ABOUT THIS EXERCISE: With the pictures omitted, write out the entries that follow exactly as they stand.

RECORDS:
• • • • • • •

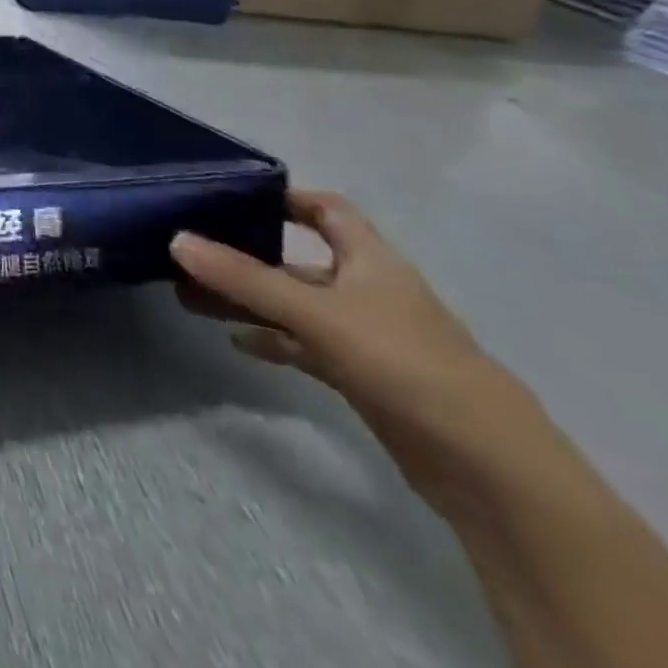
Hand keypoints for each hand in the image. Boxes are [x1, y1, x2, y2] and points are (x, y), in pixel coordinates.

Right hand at [172, 189, 525, 491]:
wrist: (491, 470)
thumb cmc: (407, 365)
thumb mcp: (318, 314)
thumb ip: (245, 278)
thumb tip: (176, 239)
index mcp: (371, 261)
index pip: (326, 210)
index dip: (283, 198)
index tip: (229, 197)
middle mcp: (367, 290)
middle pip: (295, 261)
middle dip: (242, 257)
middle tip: (186, 257)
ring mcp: (366, 336)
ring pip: (293, 305)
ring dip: (246, 300)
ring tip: (189, 299)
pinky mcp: (363, 376)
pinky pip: (303, 345)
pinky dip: (270, 339)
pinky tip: (235, 341)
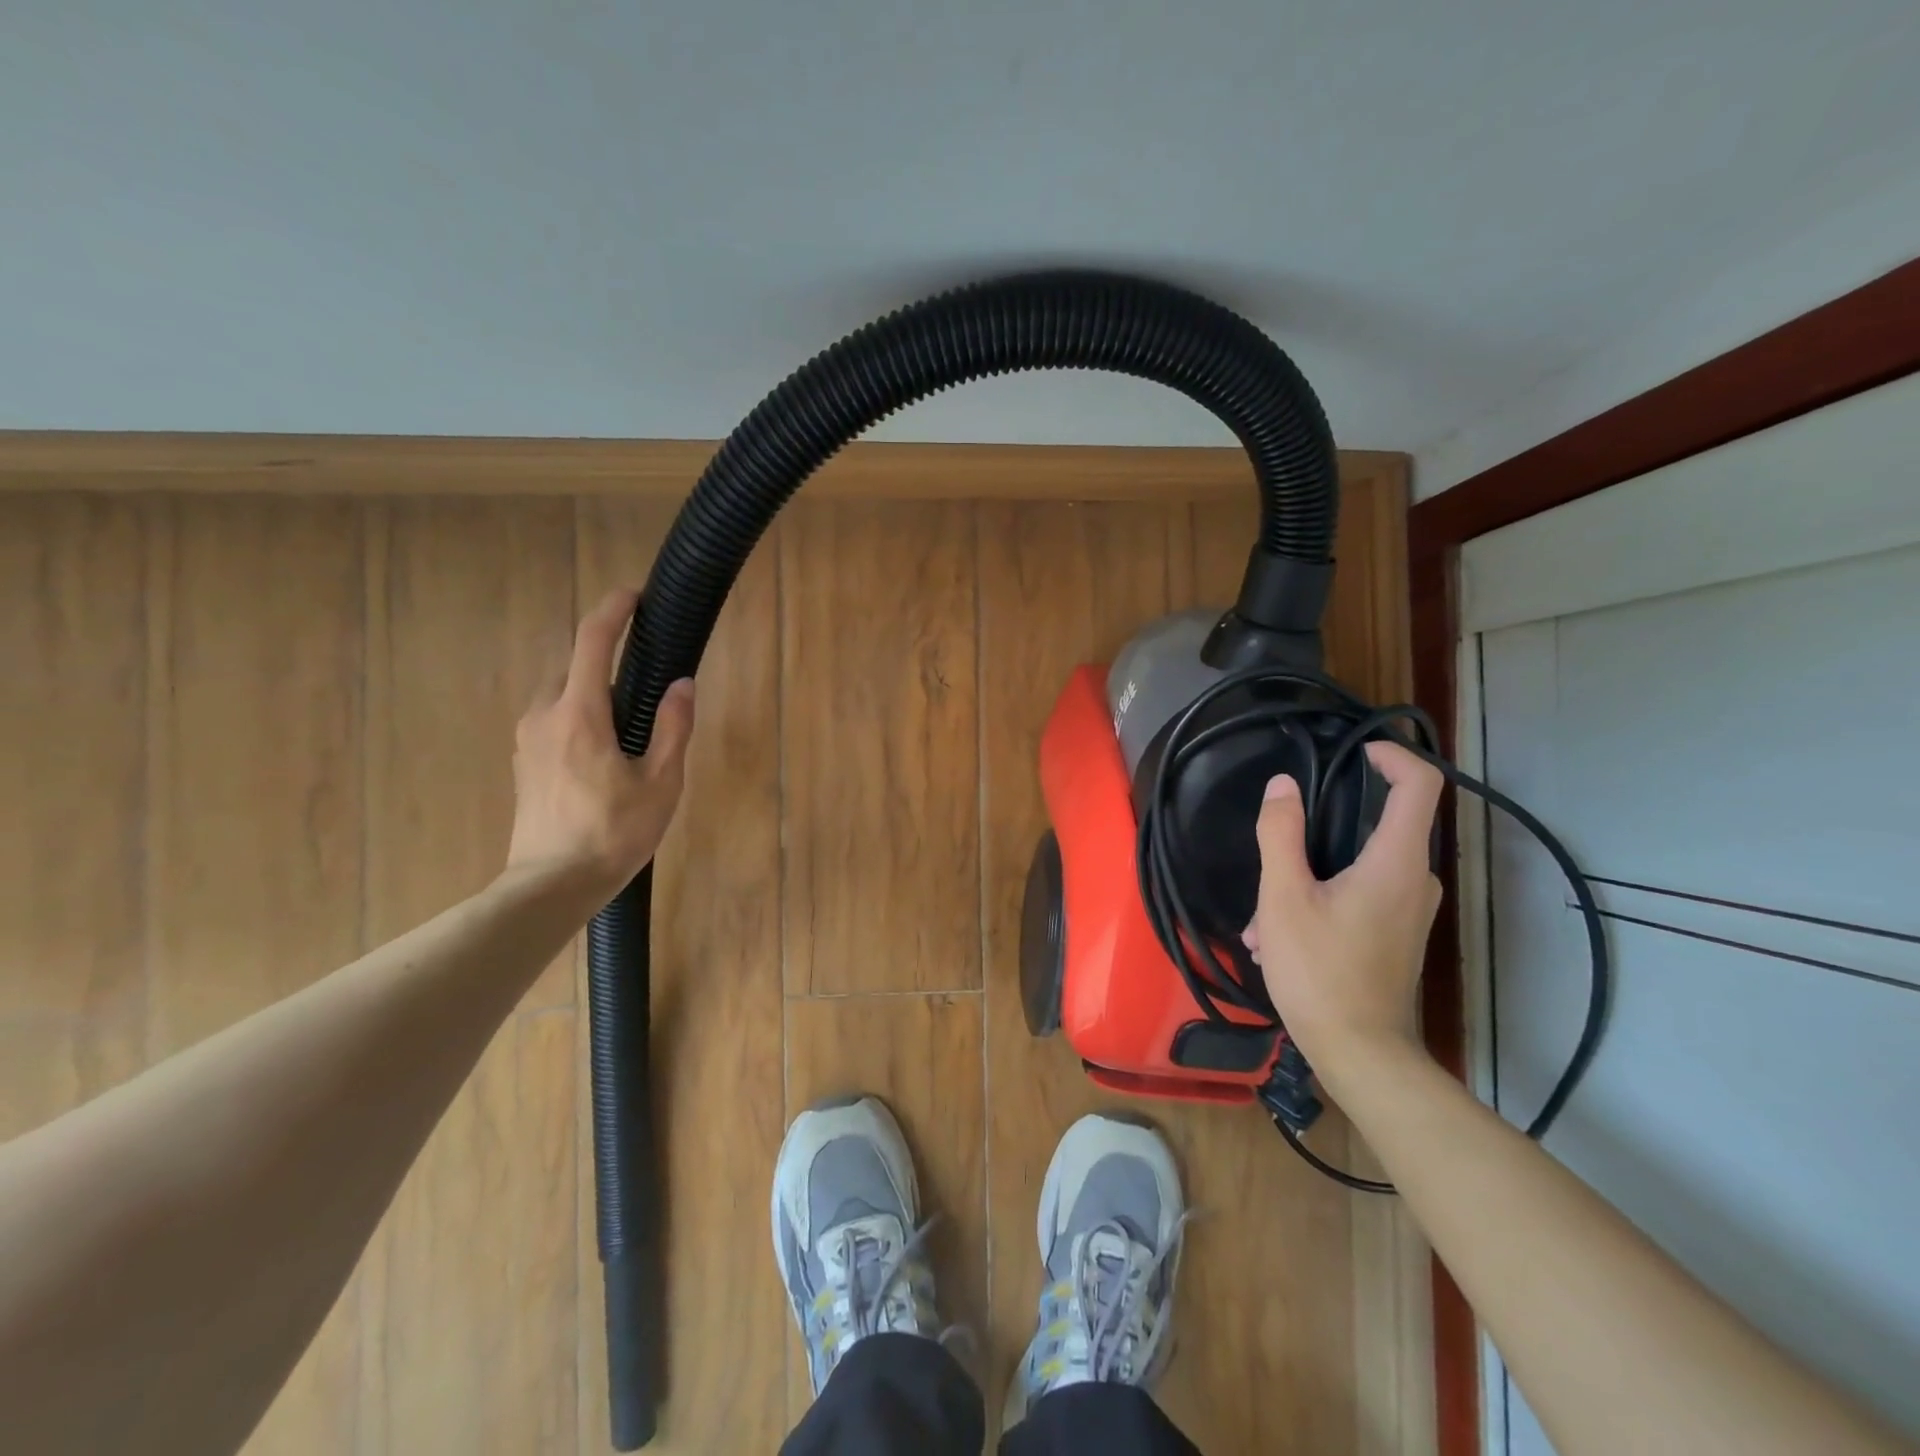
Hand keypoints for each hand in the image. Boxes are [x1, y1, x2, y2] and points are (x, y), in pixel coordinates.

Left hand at [505, 589, 695, 897]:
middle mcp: (543, 716)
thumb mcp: (661, 782)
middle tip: (643, 681)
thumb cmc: (613, 833)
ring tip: (626, 724)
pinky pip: (551, 721)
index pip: (592, 642)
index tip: (634, 595)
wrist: (550, 886)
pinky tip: (601, 753)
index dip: (614, 611)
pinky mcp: (521, 764)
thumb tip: (683, 684)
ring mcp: (526, 741)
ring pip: (559, 695)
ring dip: (590, 692)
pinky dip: (576, 717)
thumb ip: (672, 727)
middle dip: (604, 659)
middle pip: (572, 666)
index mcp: (579, 714)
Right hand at [1244, 741, 1443, 1074]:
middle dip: (1317, 834)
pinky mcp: (1396, 934)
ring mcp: (1409, 910)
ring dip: (1305, 878)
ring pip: (1357, 866)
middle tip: (1273, 857)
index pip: (1419, 783)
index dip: (1391, 755)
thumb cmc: (1320, 971)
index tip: (1352, 752)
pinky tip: (1276, 939)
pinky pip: (1358, 896)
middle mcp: (1415, 879)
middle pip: (1378, 824)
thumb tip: (1282, 785)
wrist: (1360, 1055)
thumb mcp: (1283, 897)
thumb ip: (1281, 834)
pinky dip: (1317, 902)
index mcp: (1396, 861)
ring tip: (1261, 920)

• • • • • • •

TASK RESPONSE:
Hand keypoints for each hand in the image. Boxes are [x1, y1, x2, y2] and points are (x, y), in pixel coordinates.

Right hand at [172, 189, 525, 491]:
wrist: (491, 470)
thumb cmc: (407, 365)
thumb mcp: (318, 314)
thumb ip: (245, 278)
thumb tip: (176, 239)
index mcp: (371, 261)
index pip: (326, 210)
index dip: (283, 198)
index tip: (229, 197)
middle mcp: (367, 290)
middle pip: (295, 261)
middle dip: (242, 257)
middle tip: (186, 257)
ring mcp: (366, 336)
ring pip: (293, 305)
ring dip: (246, 300)
ring tip: (189, 299)
pinky mcp: (363, 376)
pinky pip: (303, 345)
pinky dip: (270, 339)
pinky tip: (235, 341)
Hand keypoints for each hand in the image. Boxes are [x1, y1, x2, y2] and points are (x, y), in pixel coordinates.

Left hand at [505, 589, 695, 897]:
middle mcp: (543, 716)
thumb mcp: (661, 782)
middle tip: (643, 681)
thumb cmc: (613, 833)
ring tip: (626, 724)
pinky pip: (551, 721)
index pip: (592, 642)
index tip: (634, 595)
wrist: (550, 886)
pinky tip: (601, 753)
index dip: (614, 611)
pinky mcp: (521, 764)
thumb tip: (683, 684)
ring mcp: (526, 741)
ring pip: (559, 695)
ring dip: (590, 692)
pinky dip: (576, 717)
thumb ip: (672, 727)
middle dip: (604, 659)
middle pip: (572, 666)
index mcp: (579, 714)
Right hand at [1244, 741, 1443, 1074]:
middle dip: (1317, 834)
pinky mcp: (1396, 934)
ring mcp: (1409, 910)
ring dip: (1305, 878)
ring pip: (1357, 866)
middle tip: (1273, 857)
index pip: (1419, 783)
index dip: (1391, 755)
thumb cmc: (1320, 971)
index tip: (1352, 752)
pinky tip: (1276, 939)
pinky pip: (1358, 896)
middle mcp: (1415, 879)
middle pip: (1378, 824)
thumb tip: (1282, 785)
wrist: (1360, 1055)
thumb mcp: (1283, 897)
thumb ip: (1281, 834)
pinky dip: (1317, 902)
index mcp: (1396, 861)
ring tip: (1261, 920)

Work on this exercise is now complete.